• [Veri Kümesi İçeriği]
+--

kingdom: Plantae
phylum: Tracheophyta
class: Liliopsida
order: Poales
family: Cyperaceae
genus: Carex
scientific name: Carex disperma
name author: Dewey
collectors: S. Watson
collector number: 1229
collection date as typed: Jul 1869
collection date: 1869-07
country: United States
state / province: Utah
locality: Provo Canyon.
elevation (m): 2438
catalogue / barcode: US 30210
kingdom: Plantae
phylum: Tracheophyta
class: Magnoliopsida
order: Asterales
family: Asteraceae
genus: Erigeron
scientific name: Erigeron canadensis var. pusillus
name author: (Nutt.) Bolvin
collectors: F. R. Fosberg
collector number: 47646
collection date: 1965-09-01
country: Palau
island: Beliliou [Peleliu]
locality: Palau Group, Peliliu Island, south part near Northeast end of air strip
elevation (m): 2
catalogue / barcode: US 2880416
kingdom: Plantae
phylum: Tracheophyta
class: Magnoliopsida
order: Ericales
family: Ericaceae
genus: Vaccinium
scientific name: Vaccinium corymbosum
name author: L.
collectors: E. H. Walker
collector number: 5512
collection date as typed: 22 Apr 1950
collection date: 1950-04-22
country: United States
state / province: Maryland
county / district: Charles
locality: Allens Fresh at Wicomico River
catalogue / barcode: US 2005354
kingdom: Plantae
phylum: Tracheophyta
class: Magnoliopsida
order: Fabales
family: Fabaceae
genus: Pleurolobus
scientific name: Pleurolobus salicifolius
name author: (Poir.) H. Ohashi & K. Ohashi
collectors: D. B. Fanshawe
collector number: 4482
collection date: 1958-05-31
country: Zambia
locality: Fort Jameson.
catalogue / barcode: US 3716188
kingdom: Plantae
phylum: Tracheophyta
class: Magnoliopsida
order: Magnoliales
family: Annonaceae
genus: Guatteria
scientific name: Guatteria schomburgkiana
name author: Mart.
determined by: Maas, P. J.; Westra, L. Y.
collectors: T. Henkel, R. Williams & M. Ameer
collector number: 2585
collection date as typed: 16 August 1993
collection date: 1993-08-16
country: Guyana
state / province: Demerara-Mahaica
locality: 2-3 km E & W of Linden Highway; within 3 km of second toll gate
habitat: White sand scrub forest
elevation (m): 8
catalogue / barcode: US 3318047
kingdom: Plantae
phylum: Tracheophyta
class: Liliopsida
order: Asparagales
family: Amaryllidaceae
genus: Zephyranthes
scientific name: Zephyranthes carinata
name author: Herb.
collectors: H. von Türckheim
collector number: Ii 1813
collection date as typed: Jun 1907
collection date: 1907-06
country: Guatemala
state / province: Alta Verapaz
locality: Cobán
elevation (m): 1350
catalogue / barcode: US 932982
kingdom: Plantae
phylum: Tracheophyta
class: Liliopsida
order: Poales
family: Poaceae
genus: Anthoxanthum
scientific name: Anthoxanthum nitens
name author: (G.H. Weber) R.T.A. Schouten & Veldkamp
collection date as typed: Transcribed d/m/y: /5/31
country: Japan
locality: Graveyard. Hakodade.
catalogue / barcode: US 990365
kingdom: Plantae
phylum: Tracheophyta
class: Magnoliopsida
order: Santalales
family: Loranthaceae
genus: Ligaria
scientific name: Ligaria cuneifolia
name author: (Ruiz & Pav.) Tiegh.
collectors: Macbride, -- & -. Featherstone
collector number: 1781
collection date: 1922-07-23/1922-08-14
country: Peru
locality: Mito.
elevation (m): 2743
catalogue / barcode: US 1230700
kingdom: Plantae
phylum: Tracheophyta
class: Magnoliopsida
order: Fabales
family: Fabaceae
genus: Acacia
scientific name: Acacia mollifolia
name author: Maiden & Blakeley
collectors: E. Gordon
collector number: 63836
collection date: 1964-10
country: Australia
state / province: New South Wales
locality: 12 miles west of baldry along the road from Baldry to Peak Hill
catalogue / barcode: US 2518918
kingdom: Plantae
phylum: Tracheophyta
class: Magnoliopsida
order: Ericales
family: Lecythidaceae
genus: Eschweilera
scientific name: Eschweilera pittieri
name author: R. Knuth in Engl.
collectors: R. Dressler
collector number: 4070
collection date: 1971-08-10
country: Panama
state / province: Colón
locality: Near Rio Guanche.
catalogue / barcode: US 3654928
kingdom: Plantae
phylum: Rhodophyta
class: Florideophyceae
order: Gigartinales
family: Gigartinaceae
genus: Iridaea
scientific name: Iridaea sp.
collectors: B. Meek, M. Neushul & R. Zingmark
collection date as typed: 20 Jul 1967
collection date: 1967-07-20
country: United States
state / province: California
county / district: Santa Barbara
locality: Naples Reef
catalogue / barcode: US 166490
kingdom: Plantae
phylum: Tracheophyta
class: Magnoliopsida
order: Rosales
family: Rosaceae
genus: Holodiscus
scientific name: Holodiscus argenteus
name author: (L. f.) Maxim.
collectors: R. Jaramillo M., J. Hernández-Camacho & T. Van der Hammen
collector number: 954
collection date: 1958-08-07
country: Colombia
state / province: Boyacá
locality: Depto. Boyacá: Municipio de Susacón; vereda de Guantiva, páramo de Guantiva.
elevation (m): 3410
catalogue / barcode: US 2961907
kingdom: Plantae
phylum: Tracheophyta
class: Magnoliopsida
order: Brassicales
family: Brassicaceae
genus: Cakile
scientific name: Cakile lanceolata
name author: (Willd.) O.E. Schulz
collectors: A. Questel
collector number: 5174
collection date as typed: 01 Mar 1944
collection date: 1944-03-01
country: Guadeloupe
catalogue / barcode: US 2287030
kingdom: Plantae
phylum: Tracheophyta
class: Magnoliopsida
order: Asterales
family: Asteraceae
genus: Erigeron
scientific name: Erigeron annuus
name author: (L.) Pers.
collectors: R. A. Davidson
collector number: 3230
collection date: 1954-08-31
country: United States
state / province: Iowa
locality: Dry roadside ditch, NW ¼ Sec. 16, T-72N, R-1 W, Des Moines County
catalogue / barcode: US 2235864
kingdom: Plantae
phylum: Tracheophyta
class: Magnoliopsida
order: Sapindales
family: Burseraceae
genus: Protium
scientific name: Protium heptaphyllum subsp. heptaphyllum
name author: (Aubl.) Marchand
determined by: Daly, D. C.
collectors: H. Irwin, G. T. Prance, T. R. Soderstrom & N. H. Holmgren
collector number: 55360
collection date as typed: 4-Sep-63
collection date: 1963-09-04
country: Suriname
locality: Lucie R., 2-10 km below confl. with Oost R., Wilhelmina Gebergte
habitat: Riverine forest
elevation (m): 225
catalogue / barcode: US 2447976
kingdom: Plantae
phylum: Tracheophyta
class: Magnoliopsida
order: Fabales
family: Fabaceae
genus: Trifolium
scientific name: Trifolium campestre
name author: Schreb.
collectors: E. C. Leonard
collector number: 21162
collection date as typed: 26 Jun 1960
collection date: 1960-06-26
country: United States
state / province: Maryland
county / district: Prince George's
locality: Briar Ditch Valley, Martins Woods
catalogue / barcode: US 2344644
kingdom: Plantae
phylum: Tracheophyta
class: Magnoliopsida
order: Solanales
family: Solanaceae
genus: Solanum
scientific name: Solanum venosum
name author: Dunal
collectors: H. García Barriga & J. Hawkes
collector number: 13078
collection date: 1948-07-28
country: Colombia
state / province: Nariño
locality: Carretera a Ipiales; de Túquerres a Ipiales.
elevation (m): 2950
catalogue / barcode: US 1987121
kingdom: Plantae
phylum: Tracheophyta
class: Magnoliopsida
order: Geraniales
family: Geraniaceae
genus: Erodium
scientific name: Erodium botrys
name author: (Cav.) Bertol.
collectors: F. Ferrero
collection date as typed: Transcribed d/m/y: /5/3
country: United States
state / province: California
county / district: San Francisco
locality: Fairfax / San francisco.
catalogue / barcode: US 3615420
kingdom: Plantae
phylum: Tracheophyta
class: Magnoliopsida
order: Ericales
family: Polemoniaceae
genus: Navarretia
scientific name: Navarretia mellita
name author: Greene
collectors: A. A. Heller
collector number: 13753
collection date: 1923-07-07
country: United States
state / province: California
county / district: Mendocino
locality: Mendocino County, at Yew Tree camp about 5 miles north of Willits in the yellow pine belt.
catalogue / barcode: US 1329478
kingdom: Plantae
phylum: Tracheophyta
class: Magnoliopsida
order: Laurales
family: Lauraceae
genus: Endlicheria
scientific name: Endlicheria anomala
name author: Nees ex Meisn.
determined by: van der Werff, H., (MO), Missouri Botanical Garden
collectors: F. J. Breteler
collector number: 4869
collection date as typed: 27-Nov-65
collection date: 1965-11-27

+--

"county / district: San Francisco" içeren satırdan listenin sonuna kadar her şeyi yeniden yazın. Bu satırlarda "locality" ifadesini "site" ile değiştirin ve geri kalan her şeyi olduğu gibi bırakın.

county / district: San Francisco
site: Fairfax / San francisco.
catalogue / barcode: US 3615420
kingdom: Plantae
phylum: Tracheophyta
class: Magnoliopsida
order: Ericales
family: Polemoniaceae
genus: Navarretia
scientific name: Navarretia mellita
name author: Greene
collectors: A. A. Heller
collector number: 13753
collection date: 1923-07-07
country: United States
state / province: California
county / district: Mendocino
site: Mendocino County, at Yew Tree camp about 5 miles north of Willits in the yellow pine belt.
catalogue / barcode: US 1329478
kingdom: Plantae
phylum: Tracheophyta
class: Magnoliopsida
order: Laurales
family: Lauraceae
genus: Endlicheria
scientific name: Endlicheria anomala
name author: Nees ex Meisn.
determined by: van der Werff, H., (MO), Missouri Botanical Garden
collectors: F. J. Breteler
collector number: 4869
collection date as typed: 27-Nov-65
collection date: 1965-11-27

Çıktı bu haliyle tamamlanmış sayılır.